For an extra check, pass `--online`:

```bash theme={"dark"}
genie sec verify-install --online
```

`--online` queries the Rekor transparency log to confirm the signature was logged at signing time. This catches a narrow class of attacks where the attacker has the signing keys but couldn't write to Rekor. Useful in incident response; not required for routine operation.

## When to refuse to run anything

`genie sec verify-install` should be run:

* ✅ Immediately after a fresh install
* ✅ Before running any `genie sec remediate --apply` or other mutating subcommand (Genie does this automatically; the manual run is just to know in advance)
* ✅ After every `genie self-update` (also automatic post-update; manual recheck adds confidence)
* ✅ Whenever you suspect a regression — fresh `which genie` and verify

If the verifier reports exit `2`, `3`, or `4` and you can't find a benign explanation in the four-channel cross-check, treat the host as compromised: stop running `genie`, isolate, and follow [/genie/incident-response/canisterworm](/genie/incident-response/canisterworm) for the response runbook.

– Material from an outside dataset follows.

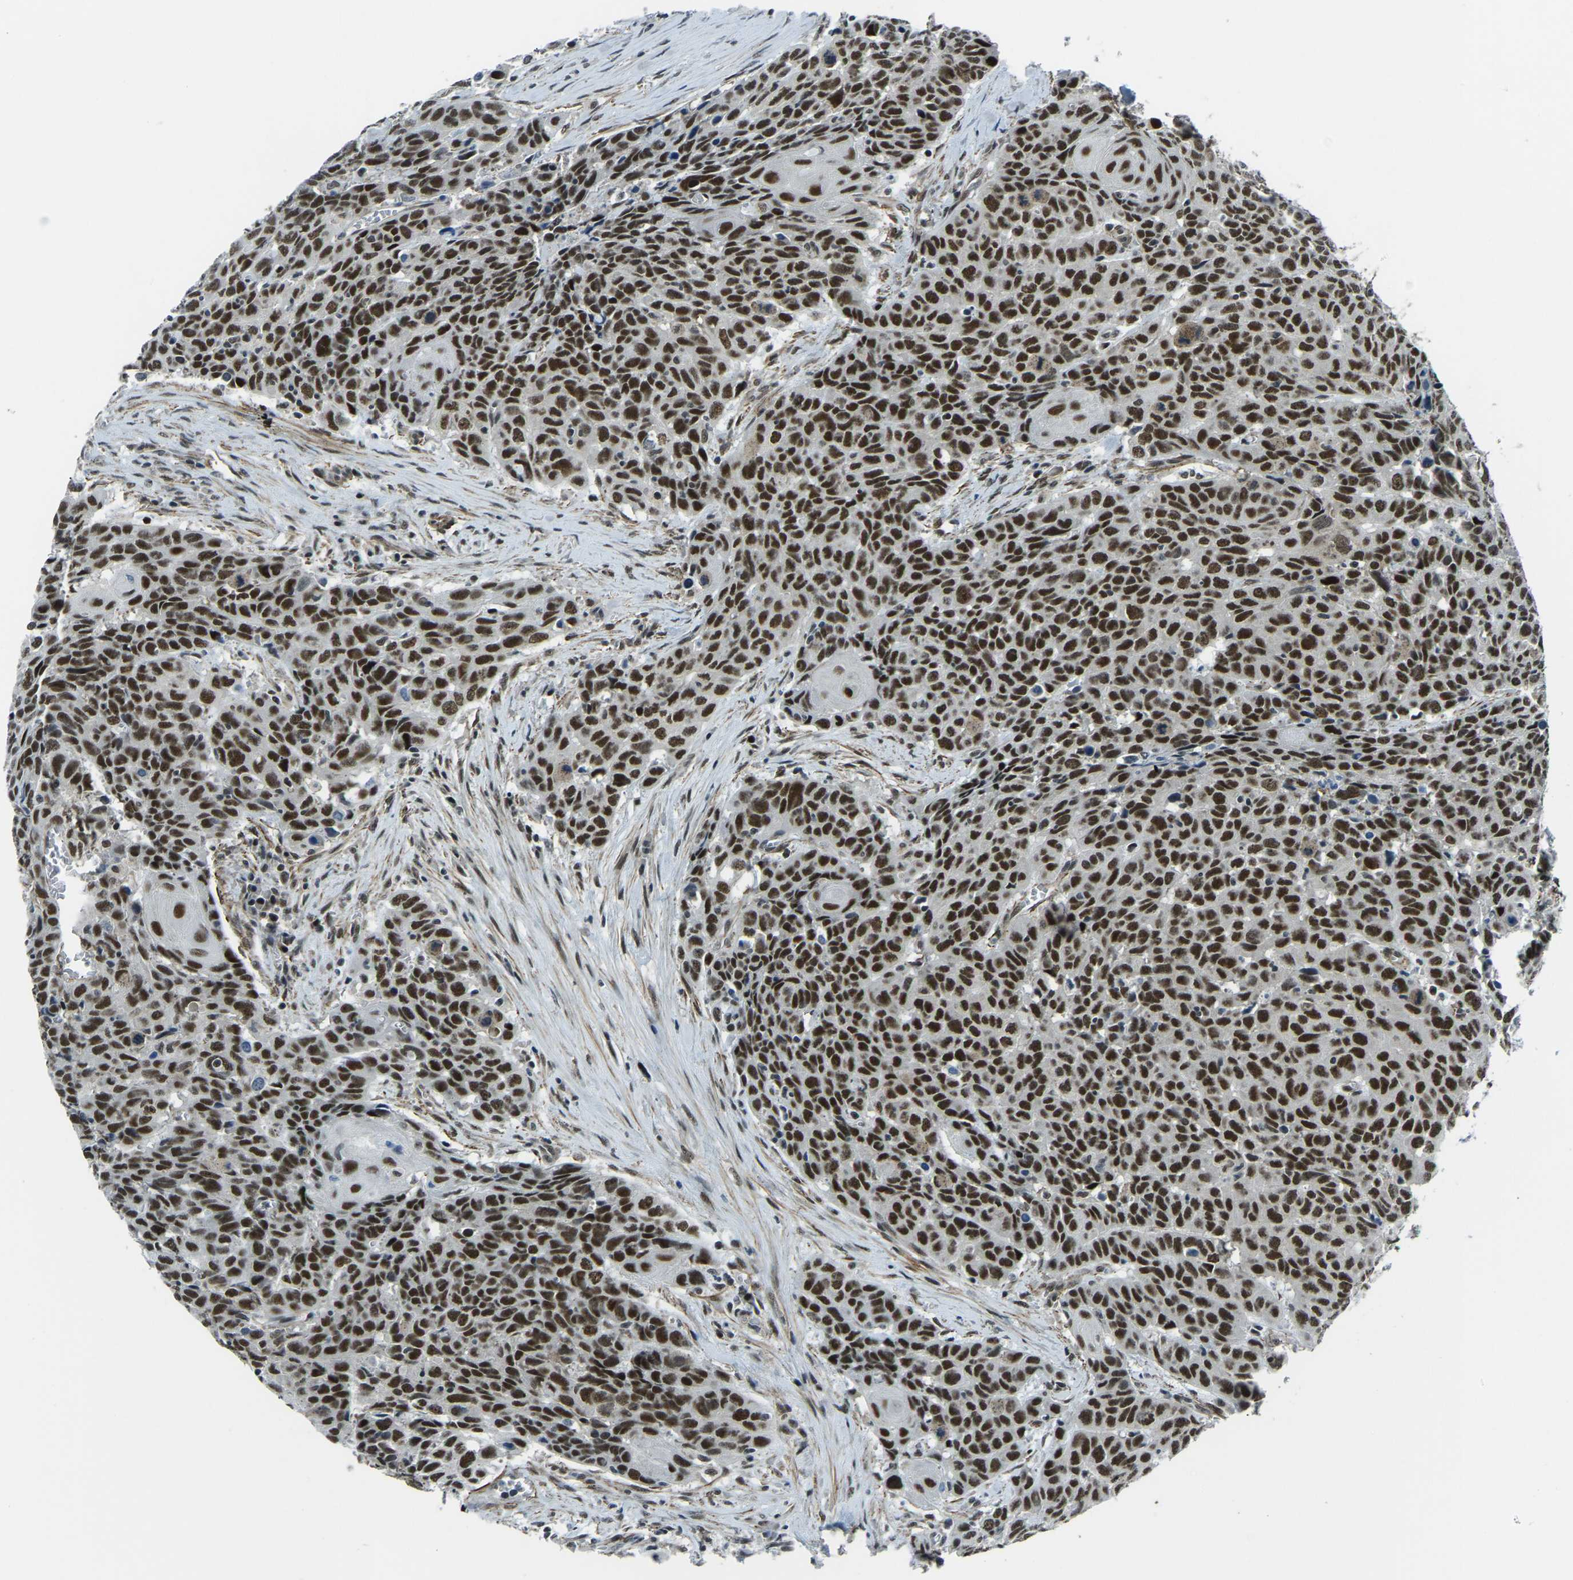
{"staining": {"intensity": "strong", "quantity": ">75%", "location": "nuclear"}, "tissue": "head and neck cancer", "cell_type": "Tumor cells", "image_type": "cancer", "snomed": [{"axis": "morphology", "description": "Squamous cell carcinoma, NOS"}, {"axis": "topography", "description": "Head-Neck"}], "caption": "A photomicrograph of human head and neck cancer stained for a protein demonstrates strong nuclear brown staining in tumor cells.", "gene": "PRCC", "patient": {"sex": "male", "age": 66}}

## What `--unsafe-unverified` is for

In incident response, you may need to run `genie sec remediate --apply` *before* signing infrastructure is restored. The override:

```bash theme={"dark"}
genie sec remediate --apply --unsafe-unverified BURNED_KEY_2026_04_27
```

The `INCIDENT_ID` argument matches a strict regex (documented in [/genie/security/key-rotation#incident-id-contract](/genie/security/key-rotation)) and is recorded in the audit log. Three contexts are documented as legitimate:

* `BURNED_KEY_<date>` — public key compromise confirmed by Namastex security
* `CI_PRE_SIGNING_<date>_<job>` — CI pipeline before signing ships
* `TEST_HARNESS_<date>` — integration tests

Every other use is an audit finding. The override exists so incident response is not blocked by signing infrastructure being part of the incident; it is not a routine bypass.